As at 31 December 2016 and 2015, claims related to utilities’ supply agreements and factoring agreements made by the counterparties to certain Group’s entities amounted to US$ nil (31 December 2014: approximately US$ 24 million and US$ 16 million, respectively).
b. Long-term purchase and sales contracts
In the normal course of business group companies enter into long-term purchase contracts for raw materials, and long-term sales contracts. These contracts allow for periodic adjustments in prices dependent on prevailing market conditions.
c. Capital commitments
At the reporting date the Group had contractual capital commitments of US$ 216 million (31 December 2015: 189 million; 31 December 2014: US$ 244 million).

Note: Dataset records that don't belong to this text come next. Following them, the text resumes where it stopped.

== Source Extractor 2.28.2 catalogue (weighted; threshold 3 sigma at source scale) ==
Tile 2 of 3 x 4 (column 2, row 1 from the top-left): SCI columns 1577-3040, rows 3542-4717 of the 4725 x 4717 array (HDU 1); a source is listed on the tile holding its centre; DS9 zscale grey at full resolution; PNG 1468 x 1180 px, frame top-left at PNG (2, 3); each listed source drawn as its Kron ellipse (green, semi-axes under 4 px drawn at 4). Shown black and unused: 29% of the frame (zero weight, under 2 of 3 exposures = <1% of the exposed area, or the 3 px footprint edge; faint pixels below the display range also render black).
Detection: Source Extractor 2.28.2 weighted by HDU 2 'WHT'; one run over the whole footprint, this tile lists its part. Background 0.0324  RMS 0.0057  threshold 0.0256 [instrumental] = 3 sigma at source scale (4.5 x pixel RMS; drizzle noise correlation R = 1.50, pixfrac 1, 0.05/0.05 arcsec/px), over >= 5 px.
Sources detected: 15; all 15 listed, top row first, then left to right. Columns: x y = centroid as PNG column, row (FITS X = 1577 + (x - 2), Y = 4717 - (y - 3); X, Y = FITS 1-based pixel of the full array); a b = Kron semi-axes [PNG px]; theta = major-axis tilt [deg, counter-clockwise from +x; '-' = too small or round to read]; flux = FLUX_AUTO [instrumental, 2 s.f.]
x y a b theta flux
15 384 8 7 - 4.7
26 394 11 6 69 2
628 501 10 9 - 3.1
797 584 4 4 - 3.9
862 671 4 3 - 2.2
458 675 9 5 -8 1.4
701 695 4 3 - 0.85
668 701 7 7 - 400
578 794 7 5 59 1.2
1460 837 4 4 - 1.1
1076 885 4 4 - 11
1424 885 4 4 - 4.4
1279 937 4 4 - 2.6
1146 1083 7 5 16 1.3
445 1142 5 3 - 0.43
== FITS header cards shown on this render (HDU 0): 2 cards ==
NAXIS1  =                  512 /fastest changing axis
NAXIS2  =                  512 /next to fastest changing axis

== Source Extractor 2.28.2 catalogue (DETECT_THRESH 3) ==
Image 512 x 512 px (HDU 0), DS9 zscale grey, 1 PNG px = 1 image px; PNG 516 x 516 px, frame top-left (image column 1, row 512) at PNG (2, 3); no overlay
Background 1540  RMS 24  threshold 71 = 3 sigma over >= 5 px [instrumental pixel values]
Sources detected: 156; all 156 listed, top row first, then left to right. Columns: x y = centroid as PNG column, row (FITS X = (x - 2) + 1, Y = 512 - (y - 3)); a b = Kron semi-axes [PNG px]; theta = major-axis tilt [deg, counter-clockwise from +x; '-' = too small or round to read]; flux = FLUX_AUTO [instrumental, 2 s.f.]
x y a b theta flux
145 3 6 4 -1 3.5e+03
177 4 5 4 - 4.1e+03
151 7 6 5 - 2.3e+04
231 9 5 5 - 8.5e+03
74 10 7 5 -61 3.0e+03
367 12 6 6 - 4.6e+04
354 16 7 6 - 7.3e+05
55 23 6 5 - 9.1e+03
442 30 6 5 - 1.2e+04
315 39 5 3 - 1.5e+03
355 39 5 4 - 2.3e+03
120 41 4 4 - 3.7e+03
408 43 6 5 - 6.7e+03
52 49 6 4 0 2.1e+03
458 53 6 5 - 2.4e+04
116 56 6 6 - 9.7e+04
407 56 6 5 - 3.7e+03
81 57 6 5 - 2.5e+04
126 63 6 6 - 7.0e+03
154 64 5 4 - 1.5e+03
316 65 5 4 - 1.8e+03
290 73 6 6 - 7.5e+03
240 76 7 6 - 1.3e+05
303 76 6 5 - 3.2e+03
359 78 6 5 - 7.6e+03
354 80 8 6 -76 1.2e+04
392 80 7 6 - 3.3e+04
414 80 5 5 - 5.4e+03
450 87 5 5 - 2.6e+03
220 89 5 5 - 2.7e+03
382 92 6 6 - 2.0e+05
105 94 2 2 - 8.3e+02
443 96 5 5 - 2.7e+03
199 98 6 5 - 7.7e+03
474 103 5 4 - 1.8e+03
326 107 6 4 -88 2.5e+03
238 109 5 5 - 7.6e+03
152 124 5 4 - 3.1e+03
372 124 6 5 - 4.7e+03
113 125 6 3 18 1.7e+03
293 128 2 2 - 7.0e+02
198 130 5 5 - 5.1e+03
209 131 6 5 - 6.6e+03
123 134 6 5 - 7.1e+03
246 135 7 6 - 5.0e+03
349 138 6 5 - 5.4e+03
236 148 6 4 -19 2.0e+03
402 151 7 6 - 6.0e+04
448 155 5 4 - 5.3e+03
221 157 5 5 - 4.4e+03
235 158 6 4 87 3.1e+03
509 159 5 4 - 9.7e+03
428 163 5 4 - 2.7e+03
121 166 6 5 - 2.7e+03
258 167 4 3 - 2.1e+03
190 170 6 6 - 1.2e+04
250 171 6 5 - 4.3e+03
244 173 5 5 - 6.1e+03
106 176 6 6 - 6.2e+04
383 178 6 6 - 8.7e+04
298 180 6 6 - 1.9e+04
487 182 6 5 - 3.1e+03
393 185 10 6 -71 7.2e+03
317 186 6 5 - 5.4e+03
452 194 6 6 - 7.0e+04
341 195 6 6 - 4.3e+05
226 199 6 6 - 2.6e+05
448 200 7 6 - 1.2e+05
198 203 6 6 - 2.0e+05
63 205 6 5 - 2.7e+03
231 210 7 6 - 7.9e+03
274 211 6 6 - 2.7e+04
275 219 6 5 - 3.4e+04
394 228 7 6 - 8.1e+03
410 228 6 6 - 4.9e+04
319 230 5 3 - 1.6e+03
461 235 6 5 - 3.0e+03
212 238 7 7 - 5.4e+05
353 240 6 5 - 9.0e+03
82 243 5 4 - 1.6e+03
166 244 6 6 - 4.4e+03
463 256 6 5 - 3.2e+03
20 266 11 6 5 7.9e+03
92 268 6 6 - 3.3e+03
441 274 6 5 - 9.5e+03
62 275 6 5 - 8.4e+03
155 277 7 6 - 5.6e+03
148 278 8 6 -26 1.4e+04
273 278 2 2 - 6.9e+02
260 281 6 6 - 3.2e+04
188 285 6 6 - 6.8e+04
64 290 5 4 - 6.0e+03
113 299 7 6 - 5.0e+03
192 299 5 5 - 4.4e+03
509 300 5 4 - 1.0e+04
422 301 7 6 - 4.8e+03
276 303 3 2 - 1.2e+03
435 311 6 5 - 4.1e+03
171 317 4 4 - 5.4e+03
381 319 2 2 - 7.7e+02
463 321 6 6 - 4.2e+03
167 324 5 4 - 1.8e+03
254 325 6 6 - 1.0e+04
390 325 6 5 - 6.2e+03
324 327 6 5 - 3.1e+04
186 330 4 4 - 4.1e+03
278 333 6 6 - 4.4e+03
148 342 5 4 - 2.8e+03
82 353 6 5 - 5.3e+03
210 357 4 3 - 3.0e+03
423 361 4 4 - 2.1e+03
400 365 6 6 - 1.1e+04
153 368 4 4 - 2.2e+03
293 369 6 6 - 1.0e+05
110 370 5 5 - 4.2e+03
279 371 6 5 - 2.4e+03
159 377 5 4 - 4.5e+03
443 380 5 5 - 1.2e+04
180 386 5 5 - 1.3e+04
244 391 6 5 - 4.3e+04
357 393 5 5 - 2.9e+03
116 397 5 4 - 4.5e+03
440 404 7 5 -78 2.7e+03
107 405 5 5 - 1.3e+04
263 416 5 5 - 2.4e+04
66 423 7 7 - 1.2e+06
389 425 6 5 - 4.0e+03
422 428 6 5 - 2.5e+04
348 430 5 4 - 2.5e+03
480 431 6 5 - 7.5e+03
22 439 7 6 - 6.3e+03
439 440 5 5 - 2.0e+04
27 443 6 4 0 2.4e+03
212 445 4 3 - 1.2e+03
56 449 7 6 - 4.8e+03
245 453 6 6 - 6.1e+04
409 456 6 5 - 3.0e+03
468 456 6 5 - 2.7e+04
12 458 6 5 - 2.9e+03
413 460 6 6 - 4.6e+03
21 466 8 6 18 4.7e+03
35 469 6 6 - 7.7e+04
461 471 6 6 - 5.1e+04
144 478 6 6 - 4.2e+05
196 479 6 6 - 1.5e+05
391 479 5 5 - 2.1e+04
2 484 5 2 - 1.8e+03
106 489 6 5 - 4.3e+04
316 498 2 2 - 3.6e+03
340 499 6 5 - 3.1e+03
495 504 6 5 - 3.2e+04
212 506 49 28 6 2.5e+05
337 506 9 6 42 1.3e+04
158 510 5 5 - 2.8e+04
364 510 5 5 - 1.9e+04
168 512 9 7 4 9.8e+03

The Group has insured the major part of its property and equipment to compensate for expenses arising from accidents. In addition, certain Group’s entities have insurance for business interruption on various basis, from reimbursement of certain fixed costs to a gross profit reimbursement and/or insurance of a third party liability in respect of property or environmental damage. The Group believes that, with respect to each of its production facilities, it maintains insurance at levels generally in line with the relevant local market standards. However, the Group does not have full insurance coverage.
At the reporting date the Group had US$ 2 million (31 December 2015: US$ 3 million; 31 December 2014: US$ 15 million) of guarantees issued, including guarantees issued for related parties, of US$ 1 million (31 December 2015: US$ 1 million; 31 December 2014: US$ 4 million).
32. Subsequent event
In January 2017, the Group entered into a definitive agreement to sell to a third party 100% of the shares in Redaelli Tecna S.p.A., аn Italian steel company, included in the Severstal Russian Steel reporting segment. The preliminary cash consideration receivable by the Group under this sale agreement amounts to Euro 50 million (US$ 53 million at the transaction exchange rate date), subject to certain adjustments upon the deal closure. The expected loss on the disposal has been preliminary estimated at the amount of US$ 30 million and recognised in these consolidated financial statements as impairment of goodwill and property, plant and equipment in the amount of US$ 25 million and US$ 5 million, respectively.
The transaction has not been completed at the date of the issue of these consolidated financial statements.